● **Nature de la tâche**: Recopiez à l'identique l'intégralité du listing ci-dessous, sans y inclure les images.

----------------------------------------

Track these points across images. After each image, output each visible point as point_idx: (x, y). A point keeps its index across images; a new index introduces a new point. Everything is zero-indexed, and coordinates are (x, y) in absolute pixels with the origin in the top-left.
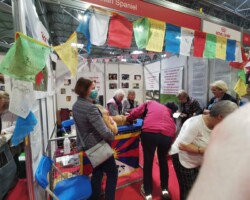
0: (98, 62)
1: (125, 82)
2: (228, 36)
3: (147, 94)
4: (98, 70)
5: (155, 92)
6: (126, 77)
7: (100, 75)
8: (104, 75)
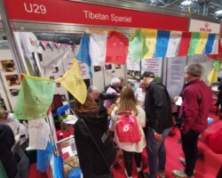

----------------------------------------

● **Réponse attendue**:
Track these points across images. After each image, output each visible point as point_idx: (x, y). A point keeps its index across images; a new index introduces a new point. Everything is zero-indexed, and coordinates are (x, y) in absolute pixels with the origin in the top-left.
0: (98, 62)
1: (125, 82)
2: (228, 36)
3: (147, 94)
4: (98, 70)
5: (155, 92)
6: (126, 77)
7: (100, 75)
8: (104, 75)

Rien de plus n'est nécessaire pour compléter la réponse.